He looked slowly round the flickering room, but met with no response from old or young; all silent, from his mother, asleep in her elbow-chair by the hearth, to his grandson Nicholas, very wide awake, in a nook beyond her. Then his eyes travelled across to the opposite corner, and as they lit there upon his other grandson, he specialised his question into, "What 'ud you say, Dan?"
Dan, thus abruptly called upon, was intensely conscious that two eyes shining out of the shadow over against him had fixed him with an unwavering gaze. And it is hard to say how he would have answered their urging if at the same moment Mr. Dooley at his elbow had not been loudly whispering to Mrs. Dooley—
"Colleges? Sure that's just talk he has be way of an excuse for keepin' it. A great notion he has of spendin' it on Colleges. He knows better, bedad."
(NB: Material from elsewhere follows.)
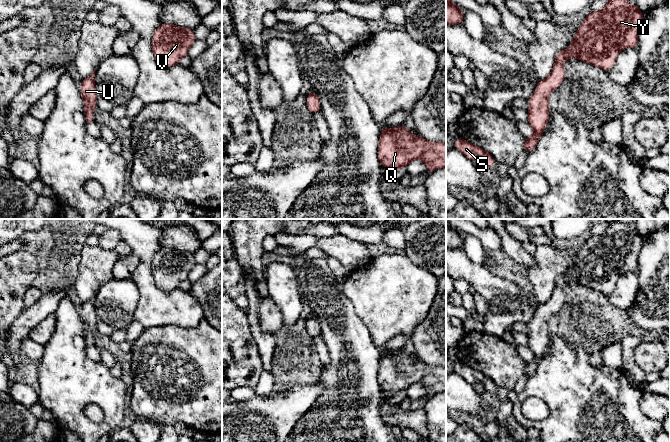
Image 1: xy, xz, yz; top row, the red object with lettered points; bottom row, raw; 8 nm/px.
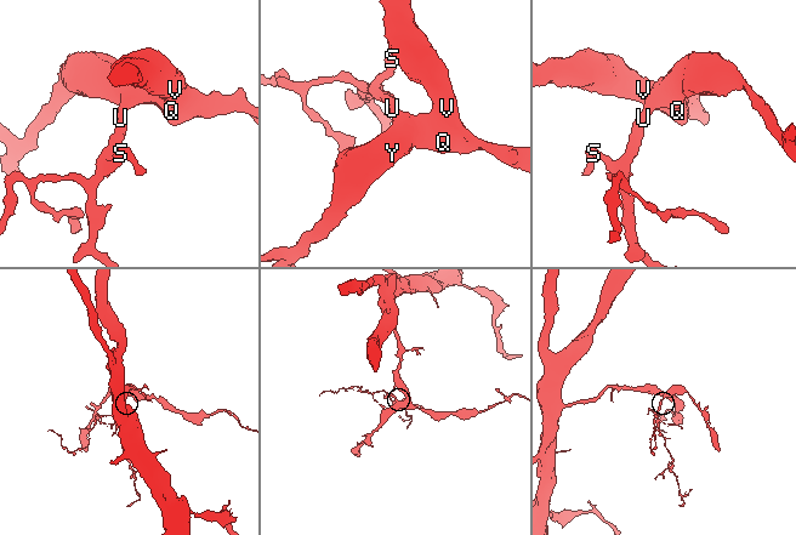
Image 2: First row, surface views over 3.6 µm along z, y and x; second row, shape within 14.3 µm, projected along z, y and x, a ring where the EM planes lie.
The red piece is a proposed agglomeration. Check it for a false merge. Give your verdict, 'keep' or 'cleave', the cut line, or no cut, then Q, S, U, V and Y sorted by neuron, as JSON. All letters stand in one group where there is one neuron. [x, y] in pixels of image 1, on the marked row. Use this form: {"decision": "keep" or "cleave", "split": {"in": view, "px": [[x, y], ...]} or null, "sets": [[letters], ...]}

Mr. Dooley, who was rather like several sorts of rodent animals in the face, wore a smile at his own penetration.
"I dunno but it might look ugly," Dan suddenly said.
He was staring straight before him, yet he knew somehow, as if by a sixth sense, that the shining eyes opposite ceased their watch with an angry flash; and he had scarcely spoken before he would have given anything to call back his irrevocable speech.
His grandfather's puzzled will closed on the opinion with a vice-like grip, as if at a touch given to a powerful spring. Indecision was with him an unwonted mood, from which it was an irresistible relief to escape, even at some cost. And nobody who knew him could suppose that his mind, once made up, would alter.
"Begorrah, Dan, I believe it's true for you," he said. "'Twould be no thing to go do, and divil a bit of me 'ill do it. Whatever's over from the buryin' and bit of a grave-stone may go for Masses; sorra a penny of it a one of the O'Beirnes 'ill touch."
So Nicholas lost his chances, which seems a pity when one considers how, for the sake of bringing them to him, old Mr. Polymathers, dazed and enfeebled and hope-bereft, came tramping on that long, long journey, day after weary day, under the scowling wintry sky, and against the ruffling blasts, back again across the breadth of Ireland. The road was all strewn for him with the wreckage of his shattered dream, and the one gleam of consolation that lighted him on the way had been the thought that his savings might now give a help to the lad up at Lisconnel. This had often been in his mind when he set off, shivering in the bleak morning, and when he stopped to shift his over-heavy bundle, and when he roused himself painfully from the bewildering lethargies that fell upon him. But he had reckoned without the pride of the O'Beirnes.
It was a pity, too, that the affair should have led to an estrangement between the two brothers, which set in as tacitly as a black frost, for neither of them ever said a word to the other about Dan's intervention. This silence left him in the thorny grip of misgivings as to the motives with which Nicholas might be charging him. That he had done it on purpose to spoil Nicholas's chances out of spite was one of these. And although Dan knew very well that he had spoken from an altogether different impulse, he was conscious of having had feelings which seemed to give him a cruelly clear insight into the possible workings of Nicholas's mind. "Consaitin' that it was because I was invyin' him, that's what he's thinkin' agin me," he said to himself as the days went by, and he perceived, or fancied, that Nicholas in his disconsolate moping about had no other aim than to keep away from wherever Dan might be.